On Good Friday, hope died. At least, that's the way it must have seemed to Jesus' followers. They had been absolutely sure he was the promised Messiah, the one God had anointed to free Israel and set everything right. Then he died.
He'd tried to tell them, but they couldn't understand. He had to die. His death was necessary to set everything right. Sin had to be atoned for, and he had to triumph over the grave. But they couldn't see that far ahead. They were caught between Good Friday and Easter, between the cross and the resurrection. Their sins were paid for; they only waited for death to be defeated.
We're stuck between Easter and the rapture. Death has been defeated, but we wait for it to die. The war is won, but the battle still rages.

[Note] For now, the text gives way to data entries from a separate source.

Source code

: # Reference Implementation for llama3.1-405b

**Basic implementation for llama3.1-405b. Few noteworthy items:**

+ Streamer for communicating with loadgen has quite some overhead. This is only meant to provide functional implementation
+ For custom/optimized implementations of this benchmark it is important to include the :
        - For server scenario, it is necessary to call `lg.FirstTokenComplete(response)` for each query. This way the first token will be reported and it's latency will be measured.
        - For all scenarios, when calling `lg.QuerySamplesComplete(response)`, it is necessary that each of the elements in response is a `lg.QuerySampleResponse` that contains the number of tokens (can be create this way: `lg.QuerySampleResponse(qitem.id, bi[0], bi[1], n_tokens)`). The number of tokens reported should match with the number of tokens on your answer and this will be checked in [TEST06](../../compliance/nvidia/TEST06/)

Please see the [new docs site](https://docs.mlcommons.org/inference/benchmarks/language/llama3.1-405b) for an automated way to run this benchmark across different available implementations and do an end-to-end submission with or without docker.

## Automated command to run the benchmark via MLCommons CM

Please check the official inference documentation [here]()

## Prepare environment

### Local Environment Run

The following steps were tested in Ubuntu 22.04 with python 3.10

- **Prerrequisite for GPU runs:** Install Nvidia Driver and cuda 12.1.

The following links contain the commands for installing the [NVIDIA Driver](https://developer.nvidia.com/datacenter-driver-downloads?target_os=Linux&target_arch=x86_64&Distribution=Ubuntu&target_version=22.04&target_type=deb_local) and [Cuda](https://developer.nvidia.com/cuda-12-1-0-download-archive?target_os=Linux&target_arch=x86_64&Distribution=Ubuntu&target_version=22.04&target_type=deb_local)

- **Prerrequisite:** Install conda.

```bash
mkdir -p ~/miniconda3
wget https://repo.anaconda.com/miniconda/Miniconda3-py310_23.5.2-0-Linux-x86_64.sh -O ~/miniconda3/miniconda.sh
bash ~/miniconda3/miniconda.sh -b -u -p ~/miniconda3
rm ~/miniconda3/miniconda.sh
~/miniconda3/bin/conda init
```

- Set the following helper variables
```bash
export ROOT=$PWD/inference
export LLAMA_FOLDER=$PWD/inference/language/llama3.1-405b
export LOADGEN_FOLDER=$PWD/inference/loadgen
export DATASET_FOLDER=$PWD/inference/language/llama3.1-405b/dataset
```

The US Civil War ended when the Confederacy surrendered on May 9, 1865. The last battle of the Civil War occurred on May 12, 1865. Why the discrepancy? The war was over, but not everyone was ready to lay down their arms. They wanted to keep fighting, even though they knew their cause was lost. Our war is the same. The end is decided, but the battle still rages, the enemy determined to do a little more mischief.
It's been nearly 2000 years. People scoffed at the Lord's promised return in Peter's day; it's no wonder we can begin to wonder if it's ever going to happen. We must keep reminding ourselves, "the Lord is not slow in keeping his promise, as some understand slowness. Instead he is patient with you, not wanting anyone to perish, but everyone to come to repentance" (2Pet 3:9).

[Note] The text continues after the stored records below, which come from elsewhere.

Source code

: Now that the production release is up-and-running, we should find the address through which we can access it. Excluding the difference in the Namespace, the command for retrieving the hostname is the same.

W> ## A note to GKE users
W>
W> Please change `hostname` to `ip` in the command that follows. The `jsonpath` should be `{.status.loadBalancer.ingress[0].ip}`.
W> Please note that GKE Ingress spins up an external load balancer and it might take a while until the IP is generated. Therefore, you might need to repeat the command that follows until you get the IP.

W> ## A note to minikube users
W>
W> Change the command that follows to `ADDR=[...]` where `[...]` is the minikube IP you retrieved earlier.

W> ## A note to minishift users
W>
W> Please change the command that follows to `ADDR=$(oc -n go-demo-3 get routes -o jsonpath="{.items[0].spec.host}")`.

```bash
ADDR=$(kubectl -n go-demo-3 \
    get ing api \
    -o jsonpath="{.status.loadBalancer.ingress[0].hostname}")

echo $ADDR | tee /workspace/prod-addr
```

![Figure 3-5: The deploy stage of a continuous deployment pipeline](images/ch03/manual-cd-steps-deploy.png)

But the day is coming. "For the Lord himself will come down from heaven, with a loud command, with the voice of the archangel and with the trumpet call of God, and the dead in Christ will rise first. After that, we who are still alive and are left will be caught up together with them in the clouds to meet the Lord in the air. And so we will be with the Lord forever" (1Thes 4:16-17).

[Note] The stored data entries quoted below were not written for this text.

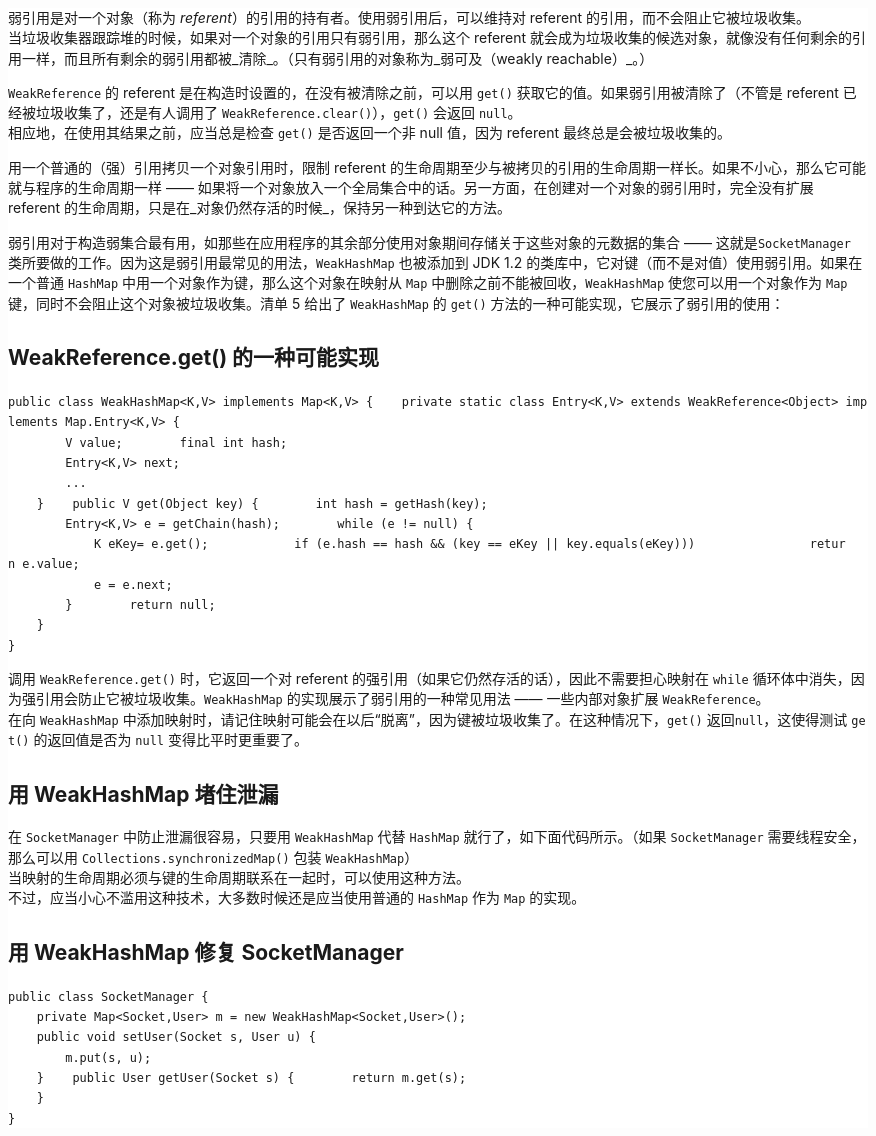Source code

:弱引用是对一个对象（称为 _referent_）的引用的持有者。使用弱引用后，可以维持对 referent 的引用，而不会阻止它被垃圾收集。  
当垃圾收集器跟踪堆的时候，如果对一个对象的引用只有弱引用，那么这个 referent 就会成为垃圾收集的候选对象，就像没有任何剩余的引用一样，而且所有剩余的弱引用都被_清除_。（只有弱引用的对象称为_弱可及（weakly reachable）_。）

`WeakReference` 的 referent 是在构造时设置的，在没有被清除之前，可以用 `get()` 获取它的值。如果弱引用被清除了（不管是 referent 已经被垃圾收集了，还是有人调用了 `WeakReference.clear()`），`get()` 会返回 `null`。  
相应地，在使用其结果之前，应当总是检查 `get()` 是否返回一个非 null 值，因为 referent 最终总是会被垃圾收集的。

用一个普通的（强）引用拷贝一个对象引用时，限制 referent 的生命周期至少与被拷贝的引用的生命周期一样长。如果不小心，那么它可能就与程序的生命周期一样 —— 如果将一个对象放入一个全局集合中的话。另一方面，在创建对一个对象的弱引用时，完全没有扩展 referent 的生命周期，只是在_对象仍然存活的时候_，保持另一种到达它的方法。

弱引用对于构造弱集合最有用，如那些在应用程序的其余部分使用对象期间存储关于这些对象的元数据的集合 —— 这就是`SocketManager` 类所要做的工作。因为这是弱引用最常见的用法，`WeakHashMap` 也被添加到 JDK 1.2 的类库中，它对键（而不是对值）使用弱引用。如果在一个普通 `HashMap` 中用一个对象作为键，那么这个对象在映射从 `Map` 中删除之前不能被回收，`WeakHashMap` 使您可以用一个对象作为 `Map` 键，同时不会阻止这个对象被垃圾收集。清单 5 给出了 `WeakHashMap` 的 `get()` 方法的一种可能实现，它展示了弱引用的使用：

## WeakReference.get() 的一种可能实现

```
public class WeakHashMap<K,V> implements Map<K,V> {    private static class Entry<K,V> extends WeakReference<Object> implements Map.Entry<K,V> {
        V value;        final int hash;
        Entry<K,V> next;
        ...
    }    public V get(Object key) {        int hash = getHash(key);
        Entry<K,V> e = getChain(hash);        while (e != null) {
            K eKey= e.get();            if (e.hash == hash && (key == eKey || key.equals(eKey)))                return e.value;
            e = e.next;
        }        return null;
    }
}
```

调用 `WeakReference.get()` 时，它返回一个对 referent 的强引用（如果它仍然存活的话），因此不需要担心映射在 `while` 循环体中消失，因为强引用会防止它被垃圾收集。`WeakHashMap` 的实现展示了弱引用的一种常见用法 —— 一些内部对象扩展 `WeakReference`。  
在向 `WeakHashMap` 中添加映射时，请记住映射可能会在以后“脱离”，因为键被垃圾收集了。在这种情况下，`get()` 返回`null`，这使得测试 `get()` 的返回值是否为 `null` 变得比平时更重要了。

## 用 WeakHashMap 堵住泄漏

在 `SocketManager` 中防止泄漏很容易，只要用 `WeakHashMap` 代替 `HashMap` 就行了，如下面代码所示。（如果 `SocketManager` 需要线程安全，那么可以用 `Collections.synchronizedMap()` 包装 `WeakHashMap`）  
当映射的生命周期必须与键的生命周期联系在一起时，可以使用这种方法。  
不过，应当小心不滥用这种技术，大多数时候还是应当使用普通的 `HashMap` 作为 `Map` 的实现。

## 用 WeakHashMap 修复 SocketManager

```
public class SocketManager {
    private Map<Socket,User> m = new WeakHashMap<Socket,User>();     
    public void setUser(Socket s, User u) {
        m.put(s, u);
    }    public User getUser(Socket s) {        return m.get(s);
    }
}
```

"Therefore, my dear brothers and sisters, stand firm. Let nothing move you. Always give yourselves fully to the work of the Lord, because you know that your labor in the Lord is not in vain" (1Cor 15:58). Whether it’s enduring persecution, hard labor for the gospel, or the long, slow work of holiness, it will all be worthwhile because we will be raised to be with Christ. As the saying goes, the work is hard, the hours are long, and the pay is low, but the retirement benefits are out of this world.